◆ **DOCUMENT EXTRACT**
*** Begin section ***
If a melange YAML contains only contents and no pipeline, it can be "executed" without privilege, since it can just emit the APK directly from the specified contents without invoking anything. If a config contains contents and pipeline, the contents are layered on after the pipeline executes (or we can just disallow this)

The code to take an fs.FS and put it into an APK is already heavily used, this would just be another way to call that code.

Disadvantages

This is probably only ergonomic to use for small config files. I wouldn't want to express an entire filesystem this way, and binary files are pretty much ruled out.

Users may be surprised by the interaction of YAML's whitespace handling and the output file, which might also have whitespace expectations. For example, if you want to specify a YAML config in nested YAML (🤢):

contents:
- file: example.yaml
  contents: |
    foo: bar
    bar:
      - baz

...how sure are you that this is going to be generated and parsed correctly?

Open Questions

  • should a contents that conflicts with the output of a pipeline fail, or overwrite?
*** End section ***
◆ **TASKS TO COMPLETE**
a. In the melange proposal, which type of file is said to be pretty much ruled out?
b. Please reproduce the melange proposal word for word, starting at "Users may be" and ending at "and parsed correctly?".
The lines that come next are separate material, unrelated to the melange proposal.

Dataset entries
*** Begin section ***
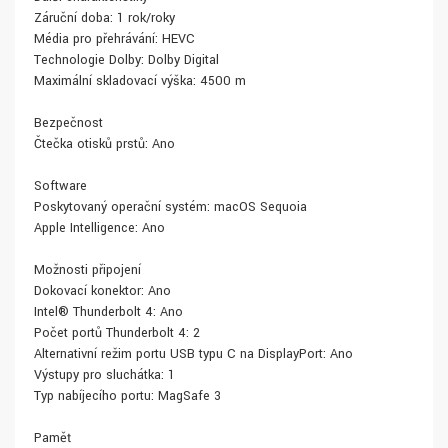
Záruční doba: 1 rok/roky
Média pro přehrávání: HEVC
Technologie Dolby: Dolby Digital
Maximální skladovací výška: 4500 m
Bezpečnost
Čtečka otisků prstů: Ano
Software
Poskytovaný operační systém: macOS Sequoia
Apple Intelligence: Ano
Možnosti připojení
Dokovací konektor: Ano
Intel® Thunderbolt 4: Ano
Počet portů Thunderbolt 4: 2
Alternativní režim portu USB typu C na DisplayPort: Ano
Výstupy pro sluchátka: 1
Typ nabíjecího portu: MagSafe 3
Paměť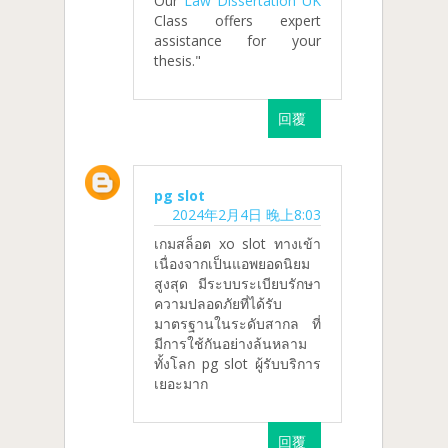
Our
Law Dissertation UK
Class offers expert
assistance for your
thesis."
回覆
pg slot
2024年2月4日 晚上8:03
เกมสล็อต xo slot ทางเข้า
เนื่องจากเป็นแอพยอดนิยม
สูงสุด มีระบบระเบียบรักษา
ความปลอดภัยที่ได้รับ
มาตรฐานในระดับสากล ที่
มีการใช้กันอย่างล้นหลาม
ทั้งโลก pg slot ผู้รับบริการ
เยอะมาก
回覆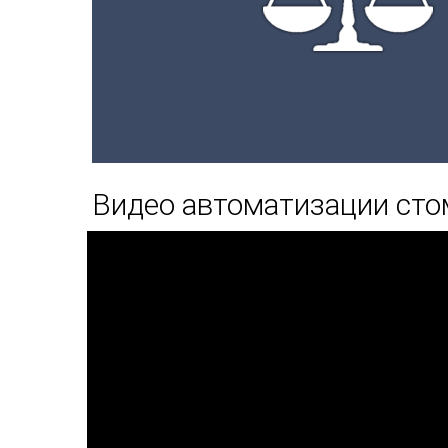
Видео автоматизации сто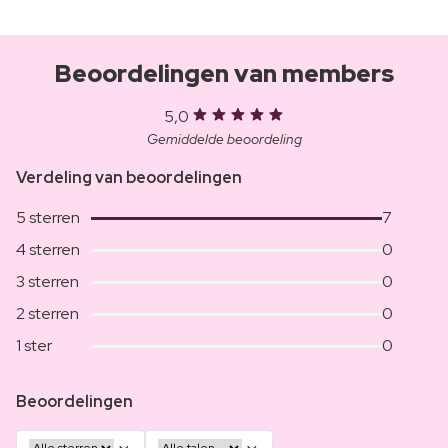
Beoordelingen van members
5,0
Gemiddelde beoordeling
Verdeling van beoordelingen
5 sterren
7
4 sterren
0
3 sterren
0
2 sterren
0
1 ster
0
Beoordelingen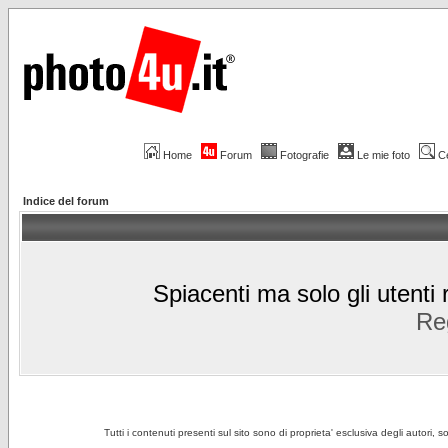
Home
Forum
Fotografie
Le mie foto
C
Indice del forum
Spiacenti ma solo gli utenti 
Reg
Tutti i contenuti presenti sul sito sono di proprieta' esclusiva degli autori, 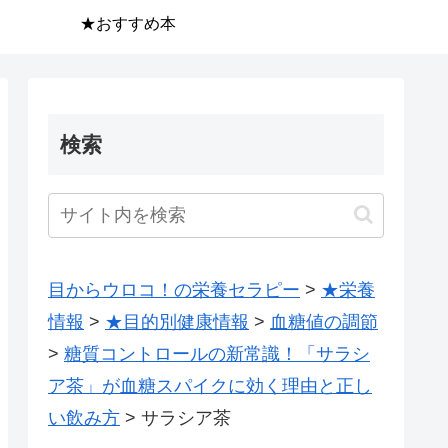
★おすすめ本
検索
目からウロコ！の栄養セラピー
>
★栄養
情報
>
★目的別健康情報
>
血糖値の調節
>
糖質コントロールの新常識！「サラシ
ア茶」が血糖スパイクに効く理由と正し
い飲み方
>
サラシア茶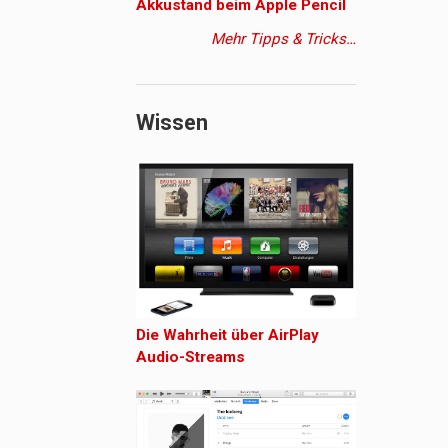
Akkustand beim Apple Pencil
Mehr Tipps & Tricks…
Wissen
Die Wahrheit über AirPlay
Audio-Streams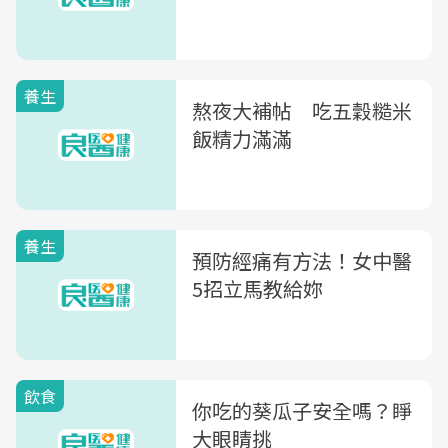
養生
熬夜大補帖 吃五穀糙米
飯精力滿滿
養生
預防經痛有方法！女中醫
5招立馬教給妳
飲食
你吃的葵瓜子安全嗎？睜
大眼睛挑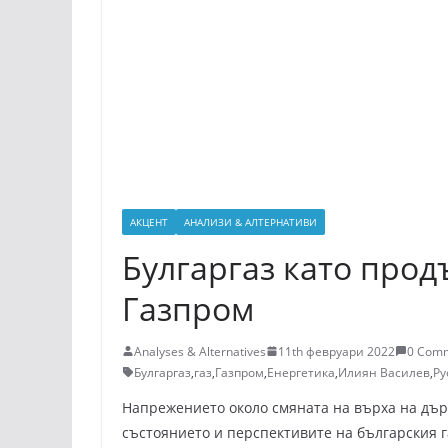
АКЦЕНТ
АНАЛИЗИ & АЛТЕРНАТИВИ
Булгаргаз като прод
Газпром
Analyses & Alternatives
11th февруари 2022
0 Com
Булгаргаз
,
газ
,
Газпром
,
Енергетика
,
Илиян Василев
,
Ру
Напрежението около смяната на върха на дър
състоянието и перспективите на българския г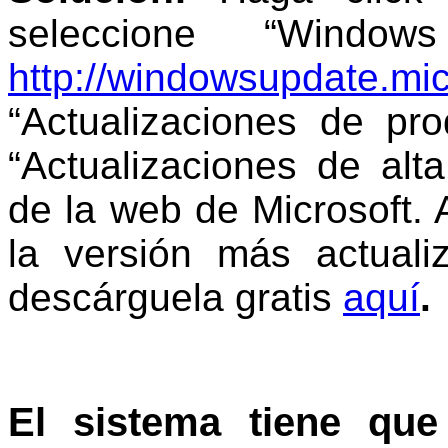
seleccione “Windo
http://windowsupdate.mi
“Actualizaciones de pr
“Actualizaciones de alta 
de la web de Microsoft. 
la versión más actuali
descárguela gratis
aquí
.
El sistema tiene que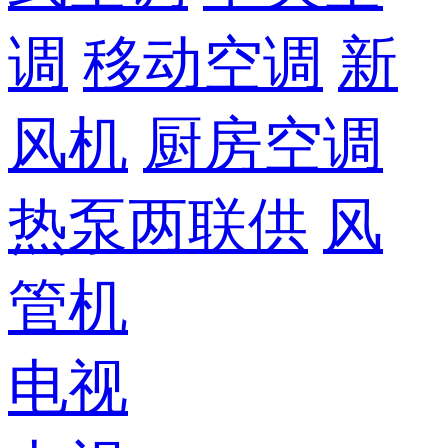
调
移动空调
新
风机
厨房空调
热泵两联供
风
管机
电视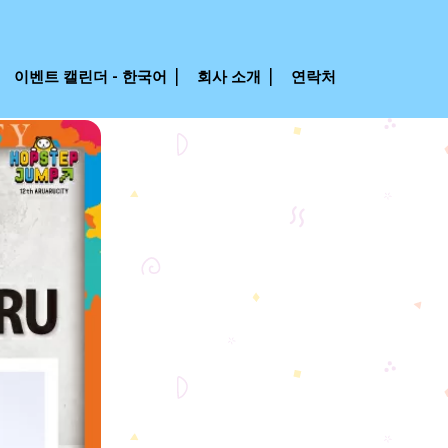
이벤트 캘린더 - 한국어
회사 소개
연락처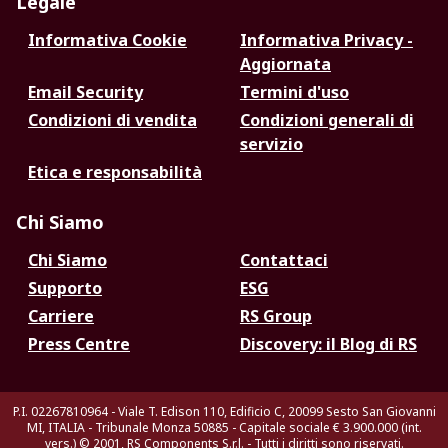
Legale
Informativa Cookie
Informativa Privacy -
Aggiornata
Email Security
Termini d'uso
Condizioni di vendita
Condizioni generali di
servizio
Etica e responsabilità
Chi Siamo
Chi Siamo
Contattaci
Supporto
ESG
Carriere
RS Group
Press Centre
Discovery: il Blog di RS
P.I. 02267810964 - Viale T. Edison 110, Edificio C, 20099 Sesto San Giovanni
MI, ITALIA - Tribunale Monza 50885 - Capitale sociale € 3.900.000 (int.
vers.)
© 2001, RS Components S.r.l. - Tutti i diritti sono riservati.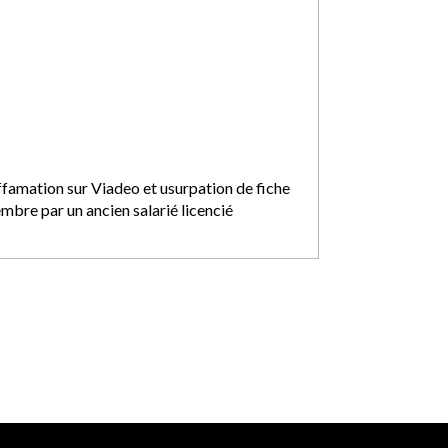
ffamation sur Viadeo et usurpation de fiche
mbre par un ancien salarié licencié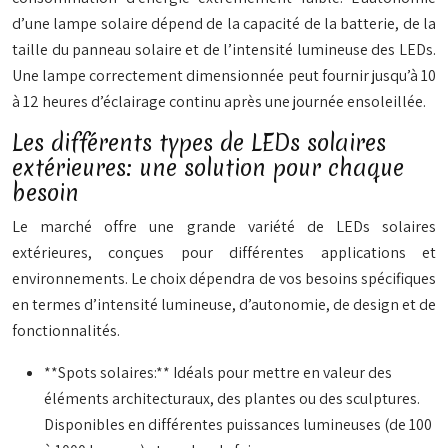
d’une lampe solaire dépend de la capacité de la batterie, de la
taille du panneau solaire et de l’intensité lumineuse des LEDs.
Une lampe correctement dimensionnée peut fournir jusqu’à 10
à 12 heures d’éclairage continu après une journée ensoleillée.
Les différents types de LEDs solaires
extérieures: une solution pour chaque
besoin
Le marché offre une grande variété de LEDs solaires
extérieures, conçues pour différentes applications et
environnements. Le choix dépendra de vos besoins spécifiques
en termes d’intensité lumineuse, d’autonomie, de design et de
fonctionnalités.
**Spots solaires:** Idéals pour mettre en valeur des
éléments architecturaux, des plantes ou des sculptures.
Disponibles en différentes puissances lumineuses (de 100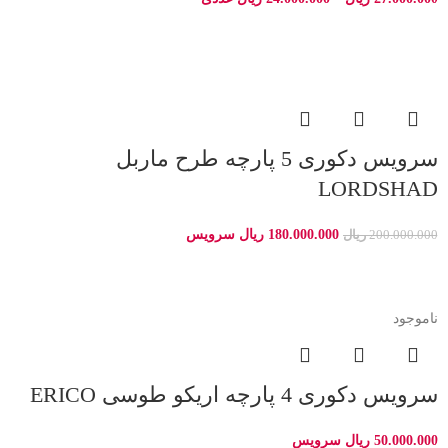
-10%
سرویس دکوری 5 پارچه طرح ماربل
LORDSHAD
180.000.000
ریال
سرویس
200.000.000
ریال
ناموجود
سرویس دکوری 4 پارچه اریکو طوسی ERICO
50.000.000
ریال
سرویس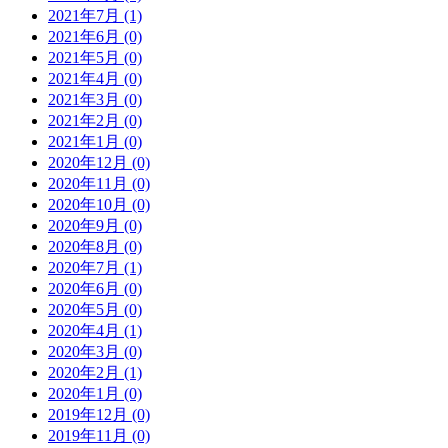
2021年7月 (1)
2021年6月 (0)
2021年5月 (0)
2021年4月 (0)
2021年3月 (0)
2021年2月 (0)
2021年1月 (0)
2020年12月 (0)
2020年11月 (0)
2020年10月 (0)
2020年9月 (0)
2020年8月 (0)
2020年7月 (1)
2020年6月 (0)
2020年5月 (0)
2020年4月 (1)
2020年3月 (0)
2020年2月 (1)
2020年1月 (0)
2019年12月 (0)
2019年11月 (0)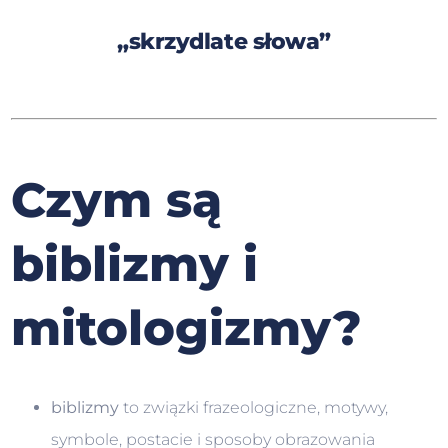
„skrzydlate słowa”
Czym są
biblizmy i
mitologizmy?
biblizmy
to związki frazeologiczne, motywy,
symbole, postacie i sposoby obrazowania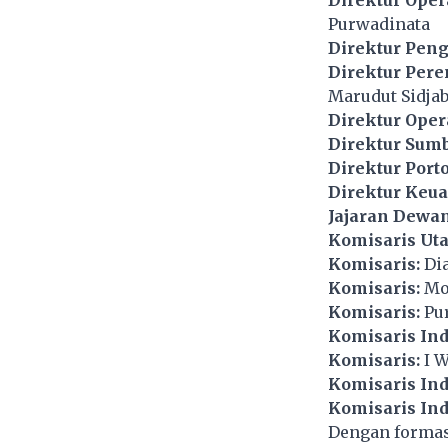
Purwadinata
Direktur Peng
Direktur Pere
Marudut Sidjab
Direktur Oper
Direktur Sum
Direktur Port
Direktur Keu
Jajaran Dewa
Komisaris Ut
Komisaris:
Dia
Komisaris:
Mo
Komisaris:
Pu
Komisaris In
Komisaris:
I W
Komisaris In
Komisaris In
Dengan formasi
*** End section ***
◆ **TASK-BY-TASK ANSWERS**
a. Binary files.

b.
Users may be surprised by the interaction of YAML's whitespace handling and the output file, which might also have whitespace expectations. For example, if you want to specify a YAML config in nested YAML (🤢):

contents:
- file: example.yaml
  contents: |
    foo: bar
    bar:
      - baz

...how sure are you that this is going to be generated and parsed correctly?